Figure EV3. Loss of ERMES and Tom70 leaves a strong footprint on the mitochondrial proteome.

(A) Cells of the indicated strains were grown to log phase in galactose medium and depletion of Mdm34 was induced by the addition of 960 ng/ml of ATc before tenfold serial dilutions were dropped onto plates with the indicated carbon sources. (B) The whole-cell proteomes of wild type and Mdm34-depleted cells were measured and further analyzed by gene ontology (GO) enrichment. Proteins with smaller than −0.5 log₂ fold change were used as target set and analyzed by using the GOrilla tool (http://cbl-gorilla.cs.technion.ac.il/) with all quantified proteins as background. The top results with a false discovery rate [FDR] <5% are shown. (C) Comparison of the proteomes of ∆tom70 and Mdm34-depleted cells 24 h after ATc addition. Mitochondrial proteins (Morgenstern et al, 2017) were indicated in blue. (D) The violin plot shows the ratio of protein abundance (log2-fold enrichment scores) in ∆tom70 relative to Mdm34-depleted cells. Numbers below the different subclasses represent the number of proteins (n) within a given subclass. Boxes represent the data range from the first (Q1) to the third quartile (Q3), with the line in the middle representing the median. The minimum/maximum whisker values were calculated as Q1/Q3 ± 1.5 * interquartile range (IQR). Every data point outside is represented as a potential outlier in the form of a dot. Mitochondrial proteins, particularly those of the inner membrane, are significantly depleted. Statistical difference was calculated with a Kolmogorov–Smirnov test comparing the indicated subpopulations with all other proteins. The p values are shown as a measure of statistical significance. Source data are available online for this figure.

Figure EV4. Loss of ERMES strongly affects mitochondrial morphology.

(A) Yeast cells were grown to log phase in galactose medium before 960 ng/ml ATc was added for 16 h. Cells were embedded, cut into thin slices, and visualized by transmission electron microscopy. (B) The indicated strains expressing a matrix-targeted mNeonGreen (Su9-mNeonGreen) and an ER-targeted mScarlet (Scarlet-TA) were grown to log phase in galactose medium before 960 ng/ml ATc was added for 16 h. Afterwards, cells were harvested and imaged using a Leica Dmi8 Thunder imager. (C) Cells of the indicated strains were grown on galactose in the presence of ATc for 16 h. The induction of the unfolded protein response (UPR) was measured by qPCR based on HAC1 splicing. Wild-type strains treated for 1 h with either DTT or tunicamycin served as positive controls. Source data are available online for this figure.
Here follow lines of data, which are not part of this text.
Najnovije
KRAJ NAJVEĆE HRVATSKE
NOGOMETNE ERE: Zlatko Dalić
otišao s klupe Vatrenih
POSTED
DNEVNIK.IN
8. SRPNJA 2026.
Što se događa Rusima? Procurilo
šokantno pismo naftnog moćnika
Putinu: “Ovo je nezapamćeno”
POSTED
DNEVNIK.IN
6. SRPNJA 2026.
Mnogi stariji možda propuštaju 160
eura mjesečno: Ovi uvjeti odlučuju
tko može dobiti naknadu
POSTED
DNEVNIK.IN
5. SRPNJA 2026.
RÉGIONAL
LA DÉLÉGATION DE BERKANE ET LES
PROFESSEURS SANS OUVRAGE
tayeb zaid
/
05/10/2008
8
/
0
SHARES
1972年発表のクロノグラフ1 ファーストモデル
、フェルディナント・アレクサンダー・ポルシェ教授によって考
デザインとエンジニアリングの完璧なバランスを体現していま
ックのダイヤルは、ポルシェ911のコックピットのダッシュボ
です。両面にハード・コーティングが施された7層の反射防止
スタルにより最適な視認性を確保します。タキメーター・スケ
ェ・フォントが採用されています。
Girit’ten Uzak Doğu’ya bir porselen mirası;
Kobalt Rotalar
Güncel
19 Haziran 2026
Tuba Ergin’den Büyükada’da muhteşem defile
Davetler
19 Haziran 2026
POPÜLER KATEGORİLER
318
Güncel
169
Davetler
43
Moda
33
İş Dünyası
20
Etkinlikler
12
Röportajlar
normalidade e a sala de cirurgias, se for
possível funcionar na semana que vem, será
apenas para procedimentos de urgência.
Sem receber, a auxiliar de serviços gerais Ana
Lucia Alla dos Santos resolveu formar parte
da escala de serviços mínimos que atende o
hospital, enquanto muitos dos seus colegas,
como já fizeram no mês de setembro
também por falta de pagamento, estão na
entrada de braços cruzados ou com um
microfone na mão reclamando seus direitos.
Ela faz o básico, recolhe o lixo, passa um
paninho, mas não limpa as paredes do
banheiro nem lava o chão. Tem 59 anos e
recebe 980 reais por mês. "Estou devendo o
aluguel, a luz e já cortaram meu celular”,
Figure EV5. Proteomic analysis of ERMES and Tom70-deficient cells identifies ER-SURF clients.

(A) Specific enrichment scores (difference in log2 fold change) for Tom20 and the ER proteins Sec63 and Rtn1 in the affinity-purified fractions were calculated to validate the selective recovery of the bait proteins. Data show mean values of three biological replicates. (B, C) Volcano plots of the proteomic data of the affinity-purified fractions. All measurements are based on three biological replicates and were processed as described in Materials and Methods. For the calculation of fold changes and p values, the limma package within the R programming language was used (Ritchie et al, 2015). (D–F) Correlation plot showing the log2 fold changes of the ER vs mitochondria fractions from the Sec63 and Tom20 affinity purification samples from wild type (x-axis) and ∆tom70 (D), Mdm34-depleted (E), and ∆tom70 Mdm34-depleted (F) (y-axis) cells. Samples on the diagonal were unaffected by Mdm34 depletion, whereas samples in the area indicated by the dashed line were classified as putative ER-SURF clients. The names of these mitochondrial proteins are shown.